*What to produce:* Pick the lines holding the string "pixels" out of the records and copy them.

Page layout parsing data
*** Begin section ***

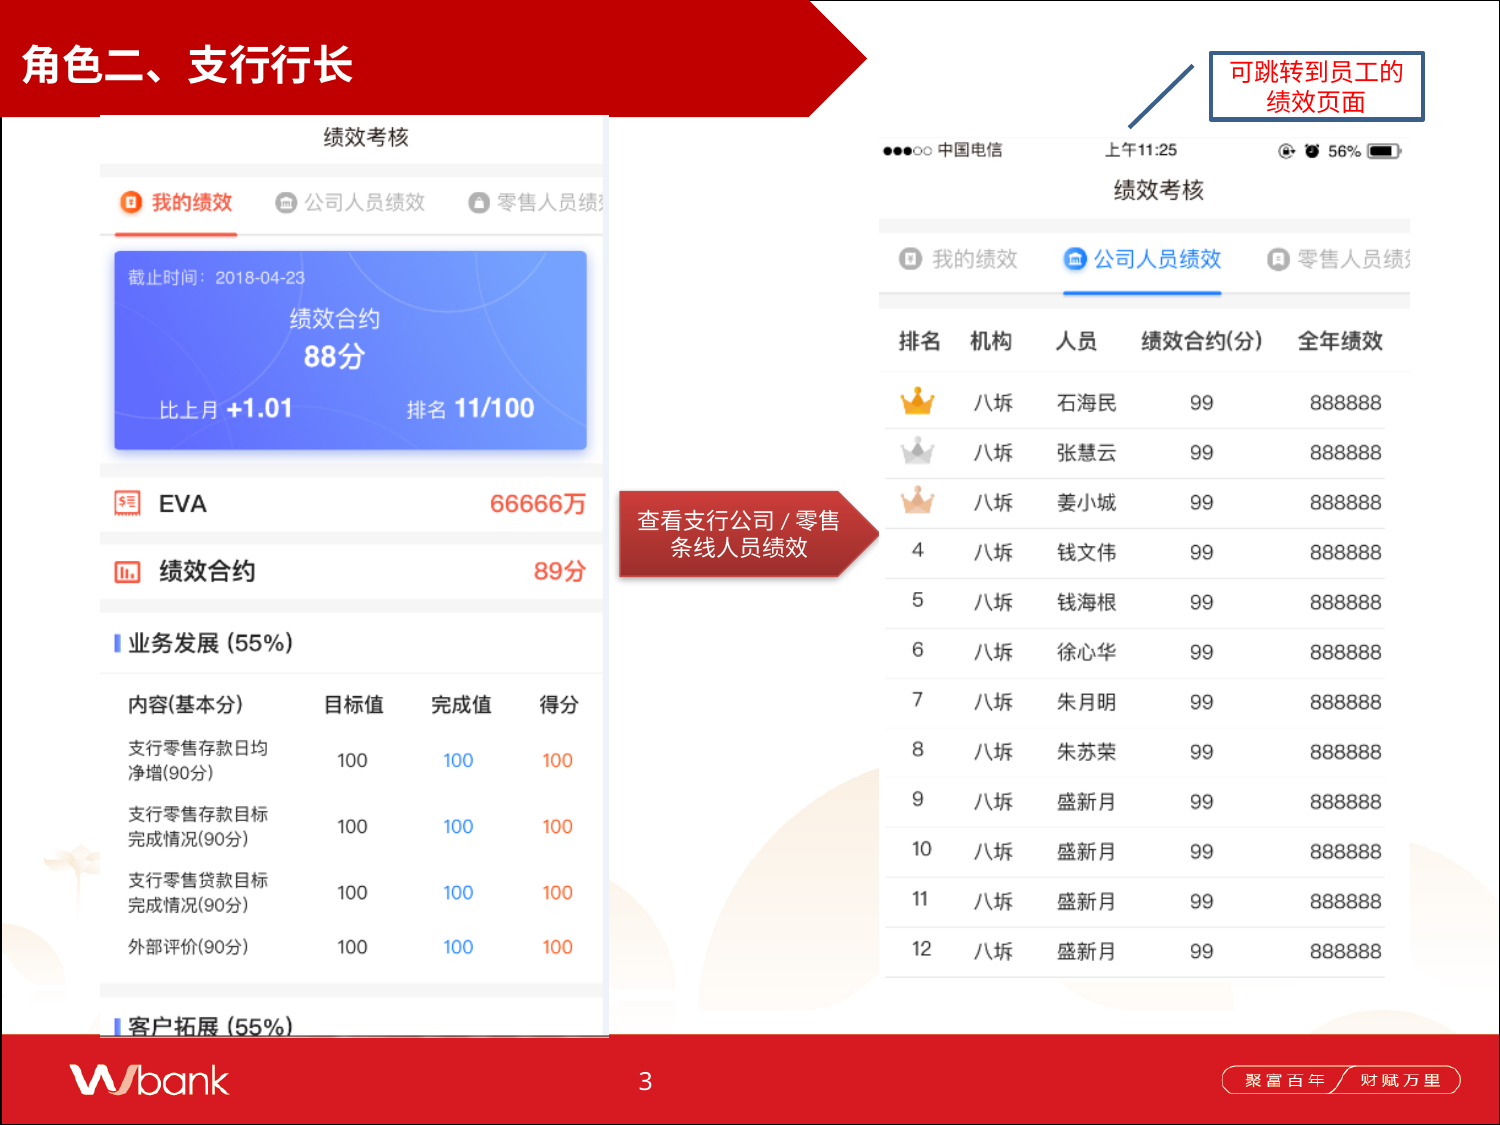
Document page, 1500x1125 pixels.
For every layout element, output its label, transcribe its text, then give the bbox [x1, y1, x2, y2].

picture [2, 1, 1499, 1124]
text_box 角色二、支行行长 [5, 23, 750, 104]
text_box 可跳转到员工的绩效页面 [1127, 63, 1195, 130]
text_box 查看支行公司/零售条线人员绩效 [619, 490, 874, 578]
text_box 可跳转到员工的绩效页面 [1209, 51, 1425, 122]
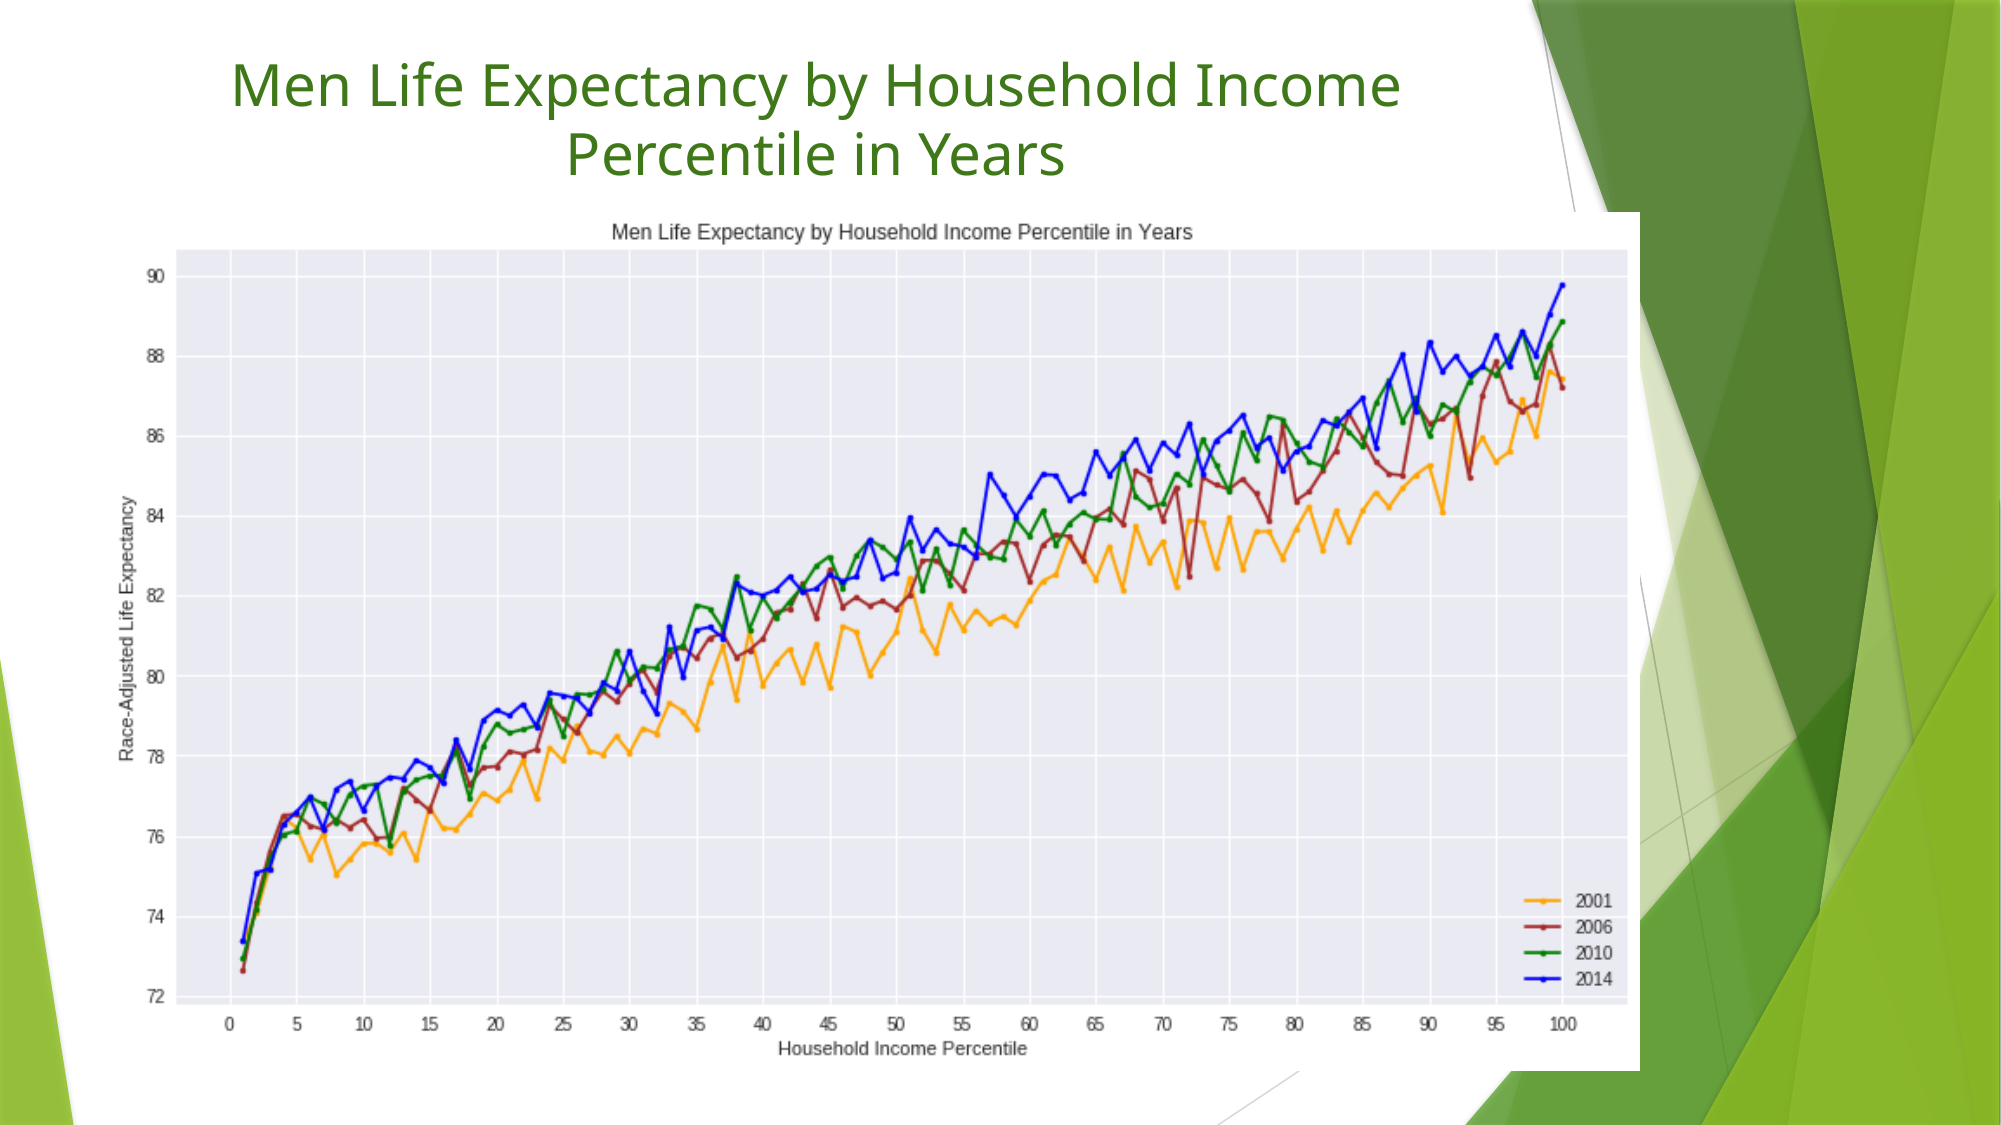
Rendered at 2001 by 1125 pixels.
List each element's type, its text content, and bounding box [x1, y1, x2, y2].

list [108, 211, 1641, 1071]
title Men Life Expectancy by Household Income Percentile in Years [111, 40, 1522, 211]
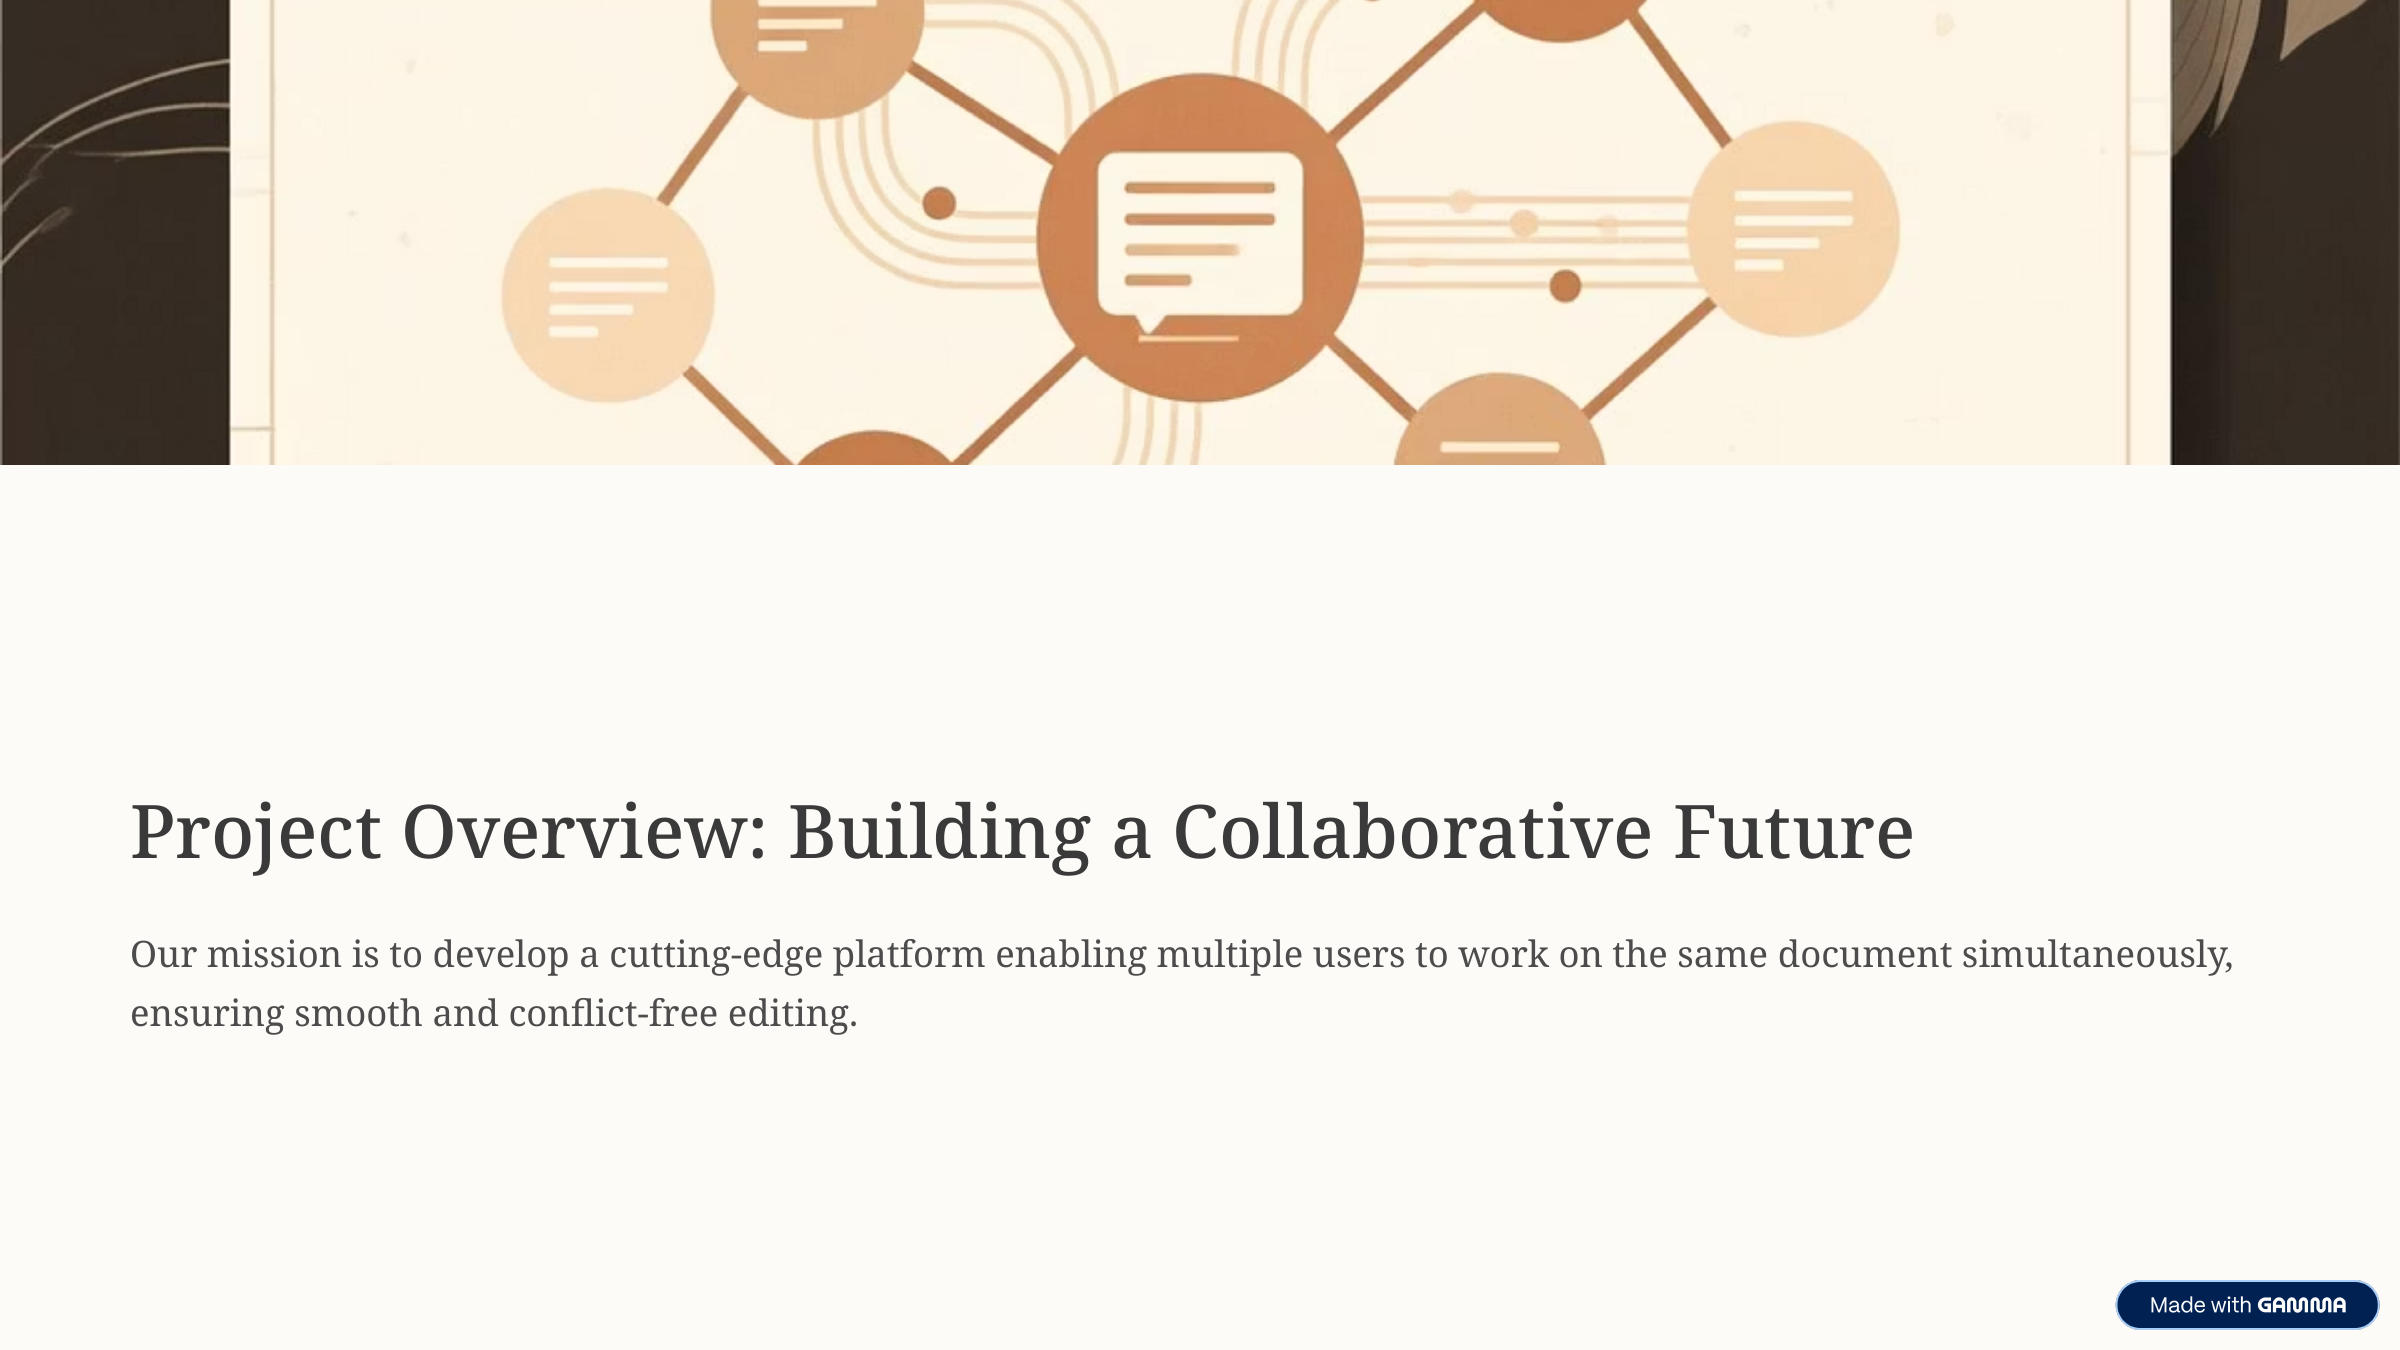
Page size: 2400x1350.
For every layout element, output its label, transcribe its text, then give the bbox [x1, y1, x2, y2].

text_box Project Overview: Building a Collaborative Future [130, 780, 1928, 874]
text_box Our mission is to develop a cutting-edge platform enabling multiple users to work on the same document simultaneously, ensuring smooth and conflict-free editing. [130, 915, 2270, 1035]
picture [2106, 1271, 2389, 1339]
picture [0, 0, 2400, 466]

*** End section ***

*Completed task:*
Document page, 1500x1125 pixels.
Rendered at 2001 by 1125 pixels.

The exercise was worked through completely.